Un pupazzone di Maradona all’esterno, che non cessa mai di attrarre bambini e tifosi tutte le età, con cori da stadio in sottofondo – che cantano canzoni iconiche, tra le quali “Maradona è meglio ‘e Pelè”, opera del maestro Emilio Campassi del 1984, “La mano de Dios”, firmata dal grande Pino Daniele dedicata sempre a Diego, ossia il Tango della buena sorte. È questa la scena che fa da sfondo all’inaugurazione a Napoli – precisamente all’interno dello storico Palazzo della Nunziatura Apostolica, in via Toledo 352 – della nuova edizione del percorso espositivo dedicato proprio al celebre Pibe De Oro, il Dios Museum.
Un’antologica unica nel suo genere, destinata a rimanere all’interno delle sale del palazzo a partire da oggi, giovedì 30 aprile, sino al giorno del compleanno di Maradona, il 30 ottobre. L’ingresso è totalmente gratuito al primo piano, dal quale sarà possibile accedere a sale immersive e installazioni interattive. Rispetto a un anno fa, l’allestimento del 2026 si presenta completamente rinnovato: il museo per il campione argentino si snoda, infatti, tra numerosi aneddoti e i momenti più iconici che coinvolgono la sua vita privata e sportiva, la sua lunga carriera e il suo profondo legame costruito con Napoli e con i tifosi.
La mostra, infatti, si presenterà arricchita grazie a una serie di installazioni e immagini interattive, che permetteranno ai visitatori di entrare in contatto con con diversi contenuti dinamici e animazioni dedicate proprio al re indiscusso del calcio napoletano.
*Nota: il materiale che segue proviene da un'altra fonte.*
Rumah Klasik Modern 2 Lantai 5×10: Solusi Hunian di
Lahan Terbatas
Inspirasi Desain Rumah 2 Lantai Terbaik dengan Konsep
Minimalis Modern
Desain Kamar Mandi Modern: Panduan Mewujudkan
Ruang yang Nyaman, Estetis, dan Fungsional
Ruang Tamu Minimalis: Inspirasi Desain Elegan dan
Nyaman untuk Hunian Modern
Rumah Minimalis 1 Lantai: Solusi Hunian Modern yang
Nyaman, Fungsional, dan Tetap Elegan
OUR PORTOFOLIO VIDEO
Ancora, sono previsti anche una serie di ambienti tematici che spaziano dagli esordi del Pelusa, ai Mondiali, per arrivare alla mitica conquista dello scudetto e del titolo al San Paolo, sino al trasferimento al Barcellona, agli anni della squalifica, al grande ritorno nel 1994 e, infine, agli ultimi anni della sua intensa carriera, che si chiusero con il suo definitivo ritiro dall’attività agonistica.
Ma non è tutto. Nell’ambito dell’esposizione, infatti, non mancheranno certamente anche le storiche maglie indossate dal fuoriclasse argentino, non soltanto durante la sua lunga carriera calcistica con il Napoli – di proprietà del collezionista Francesco Cammarota, presso il Museo Cam – ma anche con il Barcellona e in tanti altre occasioni che hanno scandito la sua parabola sportiva.
Inoltre, a coronare il percorso espositivo si segnalano anche due opere d’arte firmate dall’artista Domenico Sepe. Una porta il titolo “Diego Eterno“: si tratta di un modello realizzato in argilla quattro anni fa, nel 2021. Si tratta del primo studio iconografico della figura di Diego condotto dal maestro dopo la morte, che fu poi utilizzata come modello per la successiva realizzazione in bronzo. L’altra opera, invece, si intitola “L’alba di Diego“, che ha visto la luce proprio in occasione dell’apertura del museo, ritraendo un Maradona nella sua posa emblematica coma visione universale del suo essere.
Si tratta, dunque, di un’antologica unica nel suo genere, che ancora una volta ribadisce come l’immagine di Napoli non possa in alcun modo prescindere dalla figura di Diego. Non a caso, infatti, l’obiettivo fondamentale di questo percorso espositivo risiede proprio nel “richiamare appassionati, turisti e curiosi”, come hanno affermato gli organizzatori della mostra, la cui fede eterna nel Napoli e nell’immagine di Maradona è intramontabile.